Como ejercicio visual vendría a consumar toda la sofisticación altiva que nunca lograron la artificiosa retórica narco-cabaretero-revisteril del olvidado A fuego lento de Juan Ibáñez (1977), ni los lamentables thrillers oficialistas de Pelayo (Días difíciles, 1987; Morir en el golfo, 1989), y vendría a ser una respuesta conspicua, el equivalente salvaje de las sórdidas iluminaciones plasticistas del fotógrafo Stefan Czapsky en Última salida a Brooklyn (Eder, 1989) y Batman regresa (Burton, 1992), después de intoxicarse con las paradójicas oquedades barrocas del resnaisiano maestro Sacha Vierny de El cocinero, el ladrón, su esposa y su amante (Greenaway, 1989). El ejercicio visual estimula cierto delirio expresivo en frío.

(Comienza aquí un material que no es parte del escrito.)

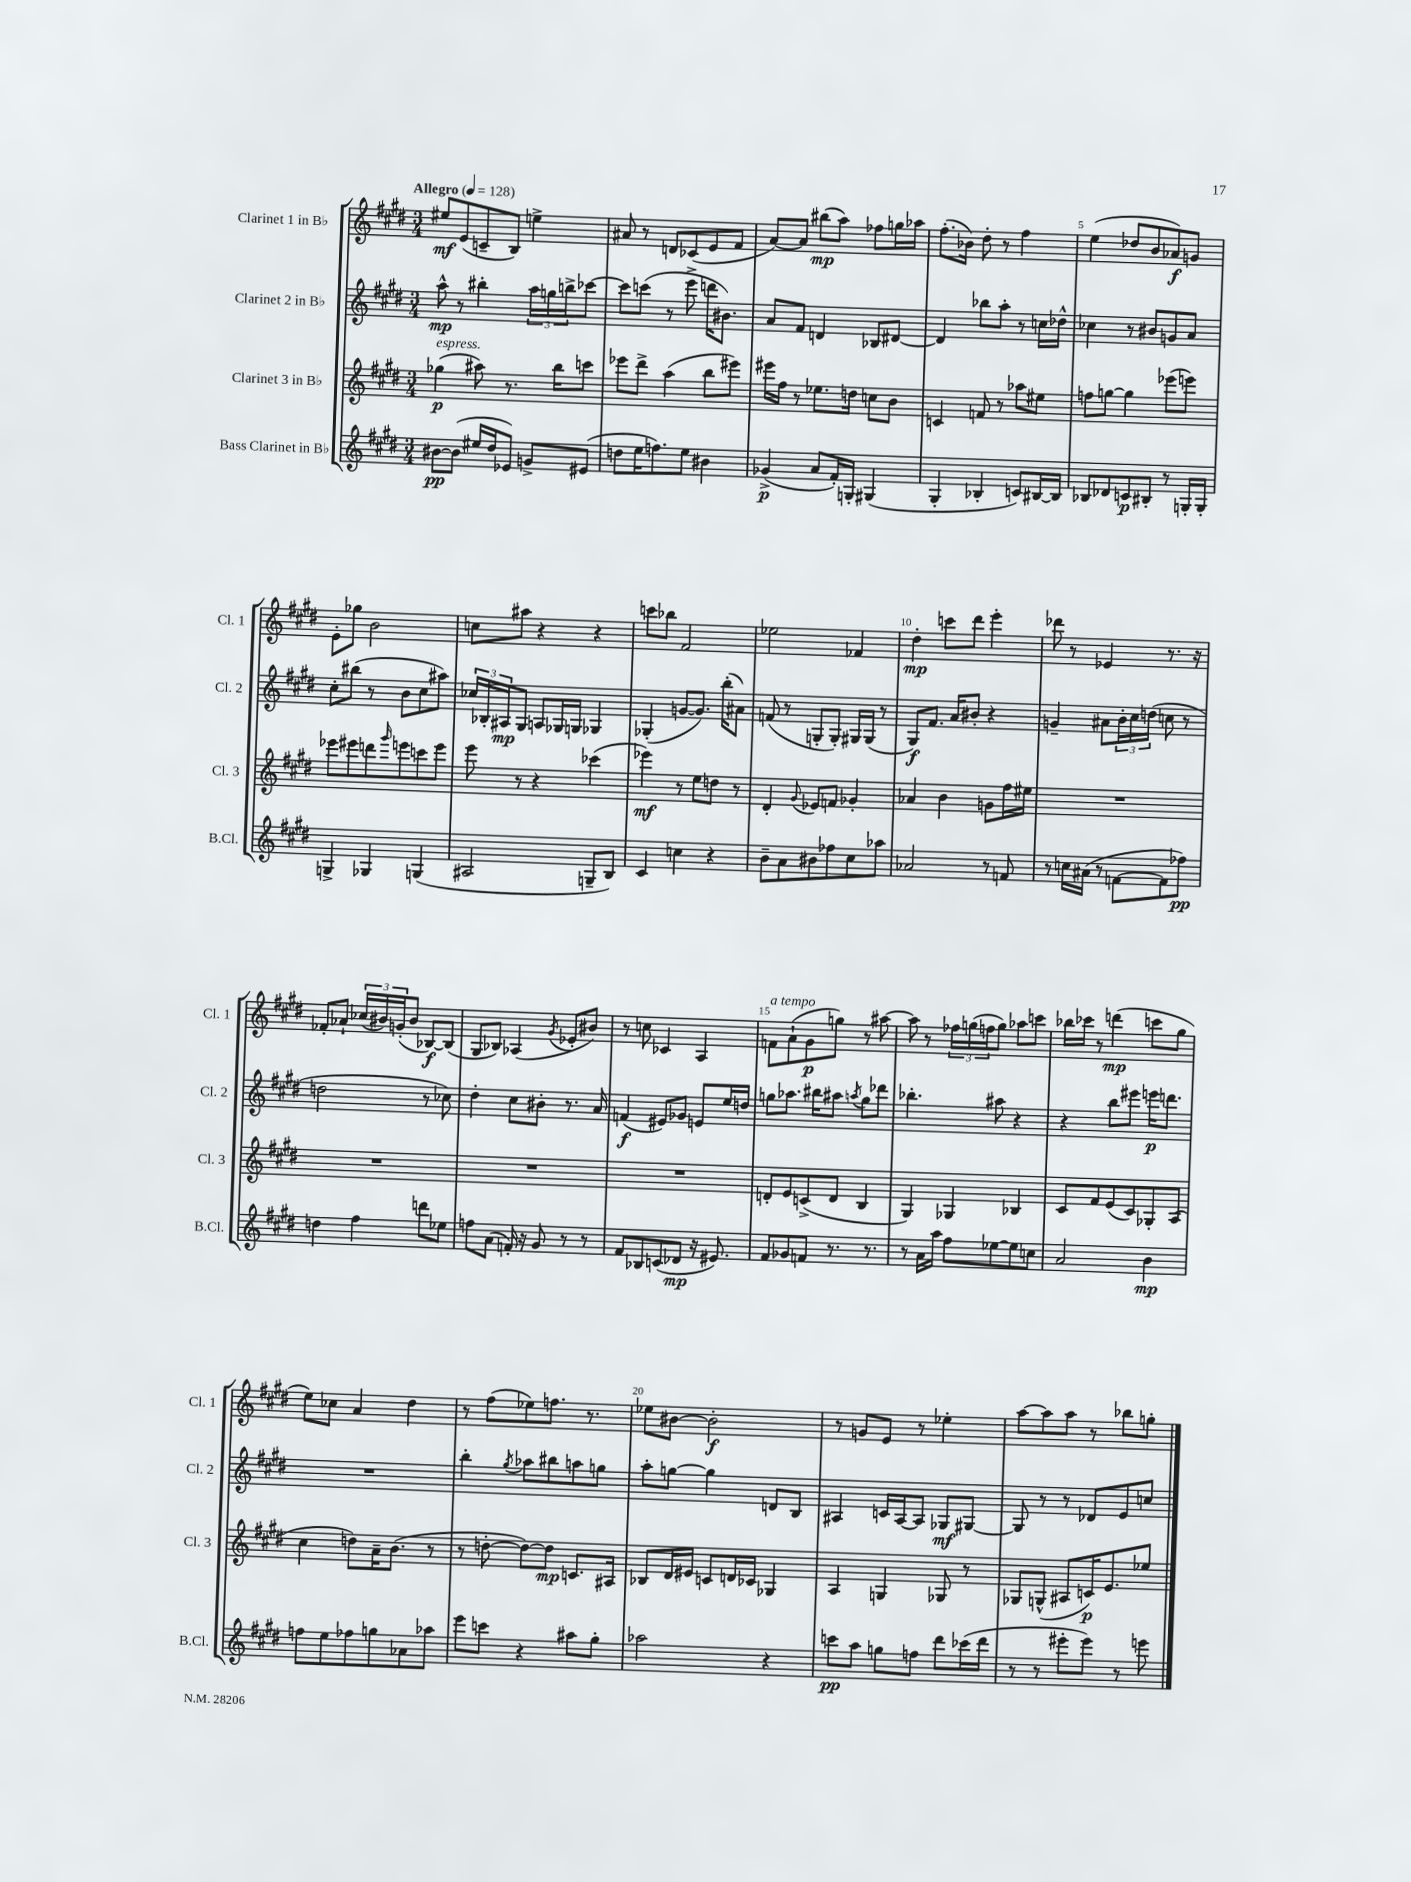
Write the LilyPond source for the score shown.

<<
\new StaffGroup <<
\new Staff = "s0" \with { instrumentName = "Clarinet 1 in Bb" shortInstrumentName = "Cl. 1" } {
    \clef treble \key e \major \numericTimeSignature \time 3/4 \tempo "Allegro" 4 = 128
    eis''8\mf e'8( c'8-- b8) e''4-> |
    ais'8 r8 d'8 ces'8( e'8 fis'8 |
    a'8~) a'8 bis''8\mp( a''8) fes''8 g''16 aes''16 |
    fis''8.-.( bes'16) dis''8-. r8 fis''4 |
    e''4( des''8 b'8 aes'8\f) g'8 |
    e'8-. ges''8 b'2 |
    c''8 ais''8 r4 r4 |
    c'''8 bes''8 fis'2 |
    ees''2 fes'4 |
    dis''4-.\mp c'''8 dis'''8 e'''4-. |
    des'''8 r8 ees'4 r8. r16 |
    fes'8-. aes'8-! \tuplet 3/2 { ces''16( bis'16) g'16-.( } bis'8 bes8~\f) bes8( |
    gis8 bes8) aes4( \acciaccatura { gis'8 } ees'8-. bis'8) |
    r8 c''8 ces'4 a4 |
    f'8^\markup { \italic "a tempo" } a'8-!( gis'8\p g''8) r8 ais''8~ |
    ais''8 r8 \tuplet 3/2 { fes''16 g''16( f''16 } g''8) aes''8 c'''8 |
    bes''16 ces'''16 r8 d'''4\mp( c'''8 gis''8 |
    e''8) ces''8 a'4 dis''4 |
    r8 fis''8( ees''8) f''8. r8. |
    ees''8 bis'8~ bis'2-.\f |
    r8 g'8 e'8 r8 ees''4-. |
    a''8~ a''8 a''8 r8 bes''8 g''8-. \bar "|." |
}
\new Staff = "s1" \with { instrumentName = "Clarinet 2 in Bb" shortInstrumentName = "Cl. 2" } {
    \clef treble \key e \major \numericTimeSignature \time 3/4
    a''8-^\mp r8 bis''4-. \tuplet 3/2 { a''16 g''16 b''16-> } ces'''8~ |
    ces'''8 c'''8( r8 e'''8-> d'''16 bis'8.) |
    a'8 fis'8 d'4 bes8 dis'8~ |
    dis'4 bes''8 a''8-. r8 c''16 des''16-^ |
    ces''4 r8 bis'8 g'8 a'8 |
    cis''8-. bis''8( r8 b'8 cis''8 ais''8) |
    \tuplet 3/2 { ces''16 bes16-. ais16\mp } gis8 a8 ges16 g16 ges4 |
    ges4-.( g'8~ g'8.) b''16-.( ais'8) |
    f'8( r8 g8-. g8-.) gis16 gis16( r8 |
    gis8\f) fis'8. a'16 bis'8-. r4 |
    g'4-- ais'8 \tuplet 3/2 { b'16-. cis''16 d''16( } c''8 r8 |
    d''2 r8 ces''8) |
    dis''4-. cis''8 bis'8-. r8. a'16 |
    f'4\f( eis'8) ges'8 e'8 e''16 d''16 |
    g''8 aes''8. bis''16 ais''8 \acciaccatura { a''8 } g''8 des'''8 |
    bes''4.-. ais''8 r4 |
    r4 b''8 eis'''8 e'''16\p d'''8. |
    R2. |
    b''4-. \acciaccatura { gis''8 } aes''8 bis''8 a''8 g''8 |
    a''8-. g''8~ g''4 d'8 b8 |
    ais4 c'16 ais16~ ais8 ges8\mf gis8~ |
    gis8 r8 r8 des'8 e'8 c''8 \bar "|." |
}
\new Staff = "s2" \with { instrumentName = "Clarinet 3 in Bb" shortInstrumentName = "Cl. 3" } {
    \clef treble \key e \major \numericTimeSignature \time 3/4
    ges''4\p^\markup { \italic "espress." }( ais''8) r8. b''16 c'''8 |
    ees'''8 dis'''8-> a''4( b''8 eis'''8) |
    eis'''16 fis''16 r8 ees''8. d''16 c''8 b'8 |
    c'4 f'8 r8 aes''8 eis''8 |
    f''8 g''8~ g''4 ees'''8( e'''8) |
    ees'''8 eis'''8 d'''8 \grace { gis'''16 } e'''8 c'''8 e'''8 |
    e'''8 r8 r4 ces'''4( |
    ees'''4\mf) r8 e''8 d''8 r8 |
    dis'4-. \appoggiatura { gis'8 } ees'8 f'8 ges'4-. |
    aes'4 b'4 g'8 fis''16 eis''16 |
    R2. |
    R2. |
    R2. |
    R2. |
    d'8-. e'8 c'8->( d'8 b4 |
    gis4) ges4 bes4 |
    cis'8 fis'8 e'8( cis'8) ges8-. a8( |
    cis''4 d''8) a'16-- b'8.( r8 |
    r8 d''8~-. d''8~) d''8\mp c'8. ais16 |
    bes8 dis'16 eis'16 c'8 d'16 ces'16 ges4 |
    a4 g4 ges8 r8 |
    ges8 g8-^( ais8 c'16\p) e'8. ees''8 \bar "|." |
}
\new Staff = "s3" \with { instrumentName = "Bass Clarinet in Bb" shortInstrumentName = "B.Cl." } {
    \clef treble \key e \major \numericTimeSignature \time 3/4
    bis'8~\pp bis'8( eis''16 dis''16 ees'8) g'8-> eis'8( |
    d''8 e''16 f''8.) e''8 bis'4 |
    ges'4->\p( a'8 fis'16-.) g16-. gis4( |
    gis4-. bes4-. c'8) bis16~ bis16 |
    bes8 des'8 c'8\p bis8-. r8 g16-. g16-. |
    g4-> ges4 g4( |
    ais2 g8-- b8) |
    cis'4 c''4 r4 |
    b'8-- a'8 bis'8 fes''8 cis''8 aes''8 |
    aes'2 r8 f'8 |
    r8 c''16 ais'16( r8 f'8~ f'8 fes''8\pp) |
    d''4 fis''4 d'''8 ees''8 |
    f''8 a'8( f'16-.) r16 gis'8 r8 r8 |
    fis'8 bes8 c'8( des'8\mp r16 eis'8.) |
    fis'8 ges'8 f'8 r8. r8. |
    r8 a'16 a''16 fis''8 ees''8~ ees''8 c''8 |
    a'2 b'4\mp |
    f''8 e''8 fes''8 g''8 aes'8 aes''8 |
    e'''8 c'''8 r4 ais''8 gis''8-. |
    aes''2 r4 |
    c'''8\pp a''8 g''8 f''8 dis'''8 ces'''16( dis'''16 |
    r8 r8 eis'''8-. eis'''8) r8 e'''8 \bar "|." |
}
>>
>>
\layout { \context { \Score \override BarNumber.break-visibility = ##(#f #t #t) barNumberVisibility = #(every-nth-bar-number-visible 5) } }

La calidad de sus atmósferas se mueve en registros enrarecidos: atmósferas lentas para sucesos truculentos y terminales, atmósferas con ladrillos de cristal traspasados por la luz en techo y suelo, atmósferas agobiantes con profusión de distanciantes profundidades de campo, atmósferas inéditas y auténticas del fotogénico vientre de la Central de Abastos, atmósferas de antros sulfurosos, atmósferas de morgue hirviente y viviente, atmósferas nauseadas para seres nauseabundos y sicopáticos, atmósferas impuras y siniestras, atmósferas-recordatorios de un film noir (Demme, Verhoeven, Joanou, Burton) del que ya sólo queda un féretro de efectos amortajados y putrefactos.

El sigilo representa un lujo de la superestructura argumental, la elegancia de una inmerecida plusvalía estética, y se descubre ante todo en la violencia contrapuntística de las acciones paralelas que se asestan con una frecuencia casi maniática: sortilegios oscurantistas entre veladoras y relamidos sádicos, jalones del consolador con crema y embestidas del dragón del año nuevo chino, jadeos de drogado jetón impotente y agasajos eróticos de sus acompañantes en vela. El sigilo concede un tono onírico a los acontecimientos más atroces, sin que nada se desequilibre en la envoltura funeral del relato sleeper, ni se cimbre la depresión exasperada de este extraño film-objeto, en el que nadie gana nada a fin de cuentas.